Orbit: A Journal of American Fiction now seeks contributions for a special issue on these authors and their works, with a particular emphasis on US (Native American, including but not limited to Alaska Native and Pacific Island Native) and Canadian (First Nations, Métis, and Inuit) authors and works. We encourage the use of any theoretical approach or thematic focus that can shed light on the variety of ways such authors employ, challenge, or otherwise write themselves into the various genres of speculative fiction. We also welcome proposals that recognize the diversity that is “speculative fiction” and the various kinds of fiction that can be included under that umbrella: canonical as well as popular, text-based as well as graphic narratives, print media as well as internet-based texts. Similarly, noting that the history of settler-colonialism is an all-encompassing systemic oppression of peoples – including personal as well as national identities – we encourage the use of intersectional as well as interdisciplinary approaches. Authors are likewise encouraged to situate themselves personally in their analyses, in ways that both enlighten the reading audience as well as demonstrate the variety of kinds of intellectual inquiry from diverse cultural traditions.

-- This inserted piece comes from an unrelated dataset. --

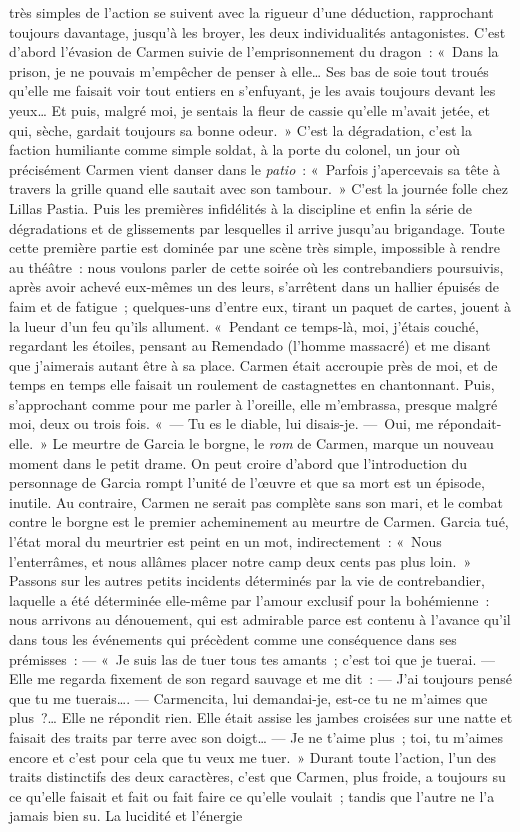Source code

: \documentclass[french,twoside]{book} %
\begin{document}
très simples de l’action se suivent avec la rigueur d’une déduction, rapprochant toujours davantage, jusqu’à les broyer, les deux individualités antagonistes. C’est d’abord l’évasion de Carmen suivie de l’emprisonnement du dragon : « Dans la prison, je ne pouvais m’empêcher de penser à elle… Ses bas de soie tout troués qu’elle me faisait voir tout entiers en s’enfuyant, je les avais toujours devant les yeux… Et puis, malgré moi, je sentais la fleur de cassie qu’elle m’avait jetée, et qui, sèche, gardait toujours sa bonne odeur. » C’est la dégradation, c’est la faction humiliante comme simple soldat, à la porte du colonel, un jour où précisément Carmen vient danser dans le \emph{patio} : « Parfois j’apercevais sa tête à travers la grille quand elle sautait avec son tambour. » C’est la journée folle chez Lillas Pastia. Puis les premières infidélités à la discipline et enfin la série de dégradations et de glissements par lesquelles il arrive jusqu’au brigandage. Toute cette première partie est dominée par une scène très simple, impossible à rendre au théâtre : nous voulons parler de cette soirée où les contrebandiers poursuivis, après avoir achevé eux-mêmes un des leurs, s’arrêtent dans un hallier épuisés de faim et de fatigue ; quelques-uns d’entre eux, tirant un paquet de cartes, jouent à la lueur d’un feu qu’ils allument. « Pendant ce temps-là, moi, j’étais couché, regardant les étoiles, pensant au Remendado (l’homme massacré) et me disant que j’aimerais autant être à sa place. Carmen était accroupie près de moi, et de temps en temps elle faisait un roulement de castagnettes en chantonnant. Puis, s’approchant comme pour me parler à l’oreille, elle m’embrassa, presque malgré moi, deux ou trois fois. « — Tu es le diable, lui disais-je. — Oui, me répondait-elle. » Le meurtre de Garcia le borgne, le \emph{rom} de Carmen, marque un nouveau moment dans le petit drame. On peut croire d’abord que l’introduction du personnage de Garcia rompt l’unité de l’œuvre et que sa mort est un épisode, inutile. Au contraire, Carmen ne serait pas complète sans son mari, et le combat contre le borgne est le premier acheminement au meurtre de Carmen. Garcia tué, l’état moral du meurtrier est peint en un mot, indirectement : « Nous l’enterrâmes, et nous allâmes placer notre camp deux cents pas plus loin. » Passons sur les autres petits incidents déterminés par la vie de contrebandier, laquelle a été déterminée elle-même par l’amour exclusif pour la bohémienne : nous arrivons au dénouement, qui est admirable parce est contenu à l’avance qu’il dans tous les événements qui précèdent comme une conséquence dans ses prémisses : — « Je suis las de tuer tous tes amants ; c’est toi que je tuerai. — Elle me regarda fixement de son regard sauvage et me dit : — J’ai toujours pensé que tu me tuerais…. — Carmencita, lui demandai-je, est-ce tu ne m’aimes que plus ?… Elle ne répondit rien. Elle était assise les jambes croisées sur une natte et faisait des traits par terre avec son doigt… — Je ne t’aime plus ; toi, tu m’aimes encore et c’est pour cela que tu veux me tuer. » Durant toute l’action, l’un des traits distinctifs des deux caractères, c’est que Carmen, plus froide, a toujours su ce qu’elle faisait et fait ou fait faire ce qu’elle voulait ; tandis que l’autre ne l’a jamais bien su. La lucidité et l’énergie 
\end{document}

We invite scholars from across all fields and disciplinary backgrounds to submit abstracts of no more than 300 words by e-mail to the editors, James J. Donahue (email@example.com) and Sascha Pöhlmann (firstname.lastname@example.org), by November 30, 2023. Acceptance of abstract will be signalled by December 15, 2023, and final submissions will be due by April 30, 2024. Final acceptance will be subject to a rigorous double-blind peer review process. Accepted articles will be published online in Orbit’s open-access format, funded and underwritten by the Open Library of Humanities.